“Just look at these portraits.” The Passer says and pulls up a sitting from the young Photographer that she worked with the week before. “There.”
“Not bad.” I say as I lean in to look at a group of about twenty-five portraits of a pretty young woman. Headshots, three quarter lengths, full length, floor poses, a couple of low key shoots using narrow lighting and one really nice shot using butterfly lighting. “I’m not sure I would have taken quite so many myself.”
“You think?” She says as she scrolls through portraits. “She was twenty years old! She wasn’t going to buy any portraits.”
As an Assembly Line Portrait Photographer the bulk of the people I see are not exactly super model material. I do get the occasion beauty and I might take a couple of extra shots-if they are with their parents, and especially if they are with a single Dad. Dads with daughters are money in the bank. Pretty young girls on their own, well, not so much.
Usually good looking people are not big buyers anyway. They know they are good looking and likely have better portraits at home. Some of these people will never move past that period in their lives when they were perfect and will forever hate every portrait taken that makes them look like they have aged, which, sadly, we all do.
I have known a lot of younger Photographers who have gone out of their way to take a lot of great portraits of young women. This is not because they think the young women will buy the portraits, it’s because they like looking at the young woman. I have also worked with women who like to look at young men and they have spent more time with them than strictly needed as well.
Time was that I liked spending a bit of extra time with the pretty girls as well, and I do like showing off my portrait taking skills when I have a Subject that I can work with. But I am no longer interested in the girls per se, I am interested in creating interesting portraits. This may have something to do with the fact that pretty young things now look right through me. Maybe that’s why all these Congressmen like flirting online so much.
I take a lot of portraits of single people. Most of them don’t look all that marvelous, but some of them do. I still do my best to make them look good. I take a few more portraits of individuals than I used to, and some of these shots are among my best work. But they don’t buy a lot, so it is mostly just for practice in case I go into the Corporate Headshot business some day.
Older couples is where the real money is. Most young families I see don’t have money to spend on portraits, or don’t have enough money. They do most of their portrait shopping at the Big Box Stores. Besides, they all have those damned cell phones and don’t even consider the absurd idea of paying for a photograph.
And so it is that the end of the line is plainly in sight. Our core audience is dying off and within twenty years, we will simply have no customers. Of course, by then, everyone will be living in The Matrix anyway and no one will need a portrait.

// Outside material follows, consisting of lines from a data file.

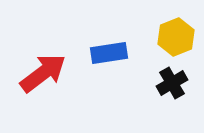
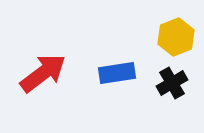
blue rectangle: moved 8 px right, 20 px down
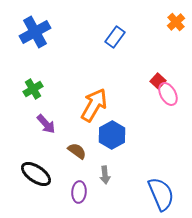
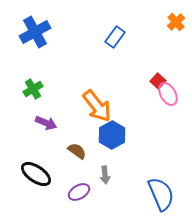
orange arrow: moved 3 px right, 1 px down; rotated 112 degrees clockwise
purple arrow: moved 1 px up; rotated 25 degrees counterclockwise
purple ellipse: rotated 55 degrees clockwise
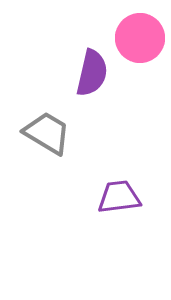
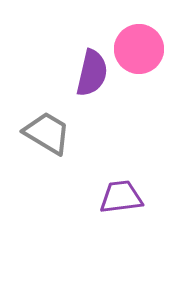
pink circle: moved 1 px left, 11 px down
purple trapezoid: moved 2 px right
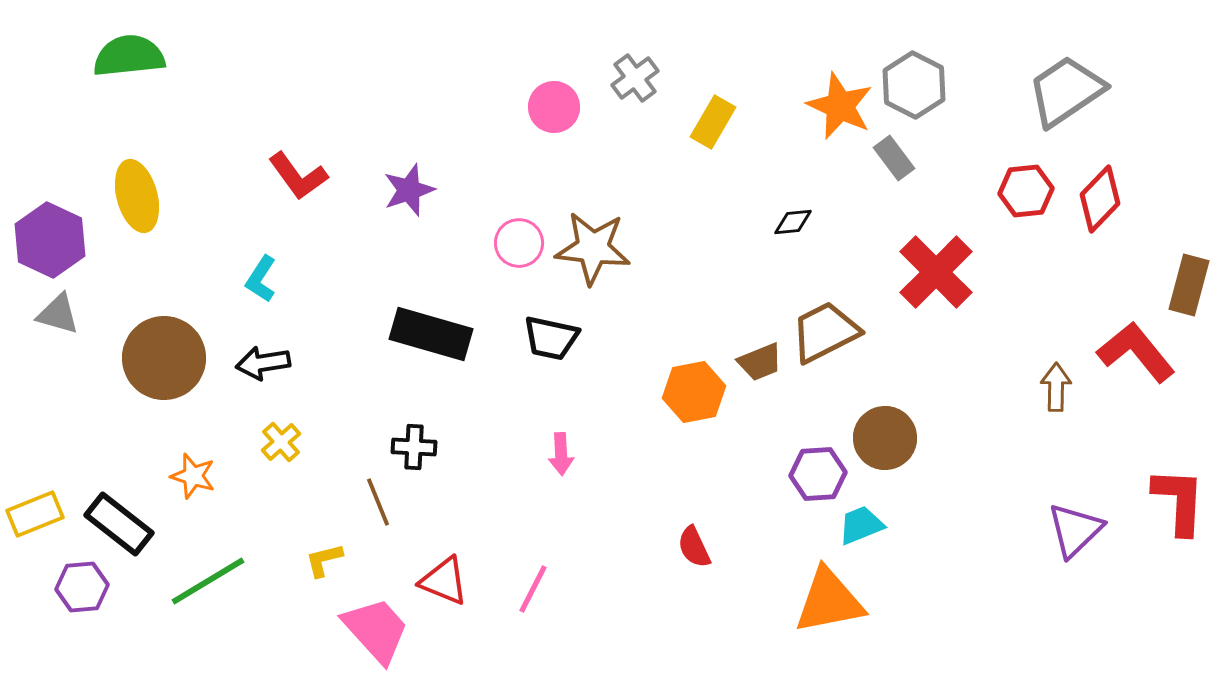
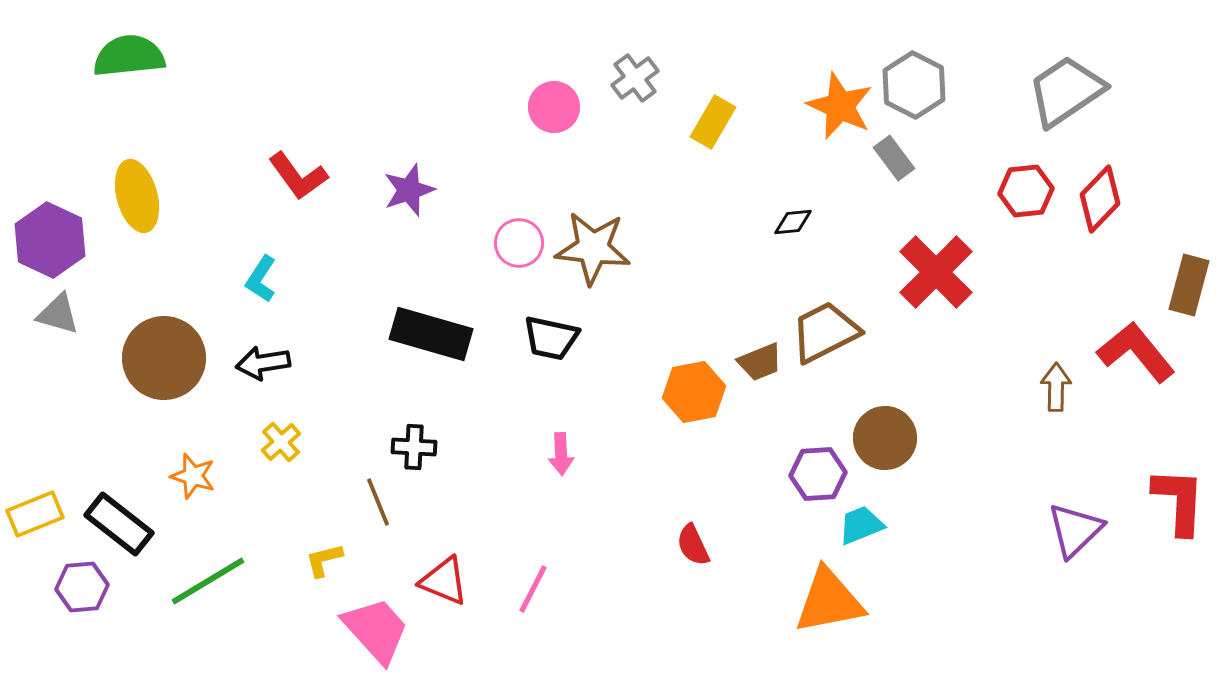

One of the keys to successful portrait photography is someone who thinks they look marvelous, whether they do or not. I see more people with low self esteem, but I also see people who absolutely love themselves. They hop up, run over to the monitor and say something like-wow, I look great! I love working with these people. They like themselves, they buy pictures, and they come around after the sales session to tell me what a great job I did.
For the most part, people take having their portrait taken in stride, as if it were a flu shot or a traffic jam or some other mildly annoying bit of business they have to get over with. These good people may or may not buy. They are not really interested, but if you happen to catch them in the right mood, who knows? I have never been able to tell who will buy and who will hit the door running.
A big part of Assembly Line Portrait work is telling people they look good, they look great, that their portraits are the best you have taken all day, and so on and so forth. Of course, I don’t tell everyone they look marvelous. If someone comes in wearing dirty clothes and surrounded by a small cloud like Pig-Pen from Peanuts, well, I just want them out of my room as soon as possible.
The other day a man came in and I took some great portraits of him. We were at a Good Shoot and just about everyone was buying. But this man just looked at the pictures and said he didn’t see anything he liked. He really did look great in the portraits, but as I may have mentioned from time to time, the quality of the portraits don’t always matter that much.
Of course, telling someone you look marvelous doesn’t always get a smile. People under, oh, twenty-five years old or so don’t get the reference. Billy Crystal had a comedy bit in 1985 in which he made fun of 1960s heart throb Fernando Lamas. Fernando looks pretty marvelous in this classic Hollywood glamor shot.
I love Hollywood lighting, but not everyone is a fan of strong shadows and distracting backgrounds. But hey, trust me, this is what will make you look marvelous.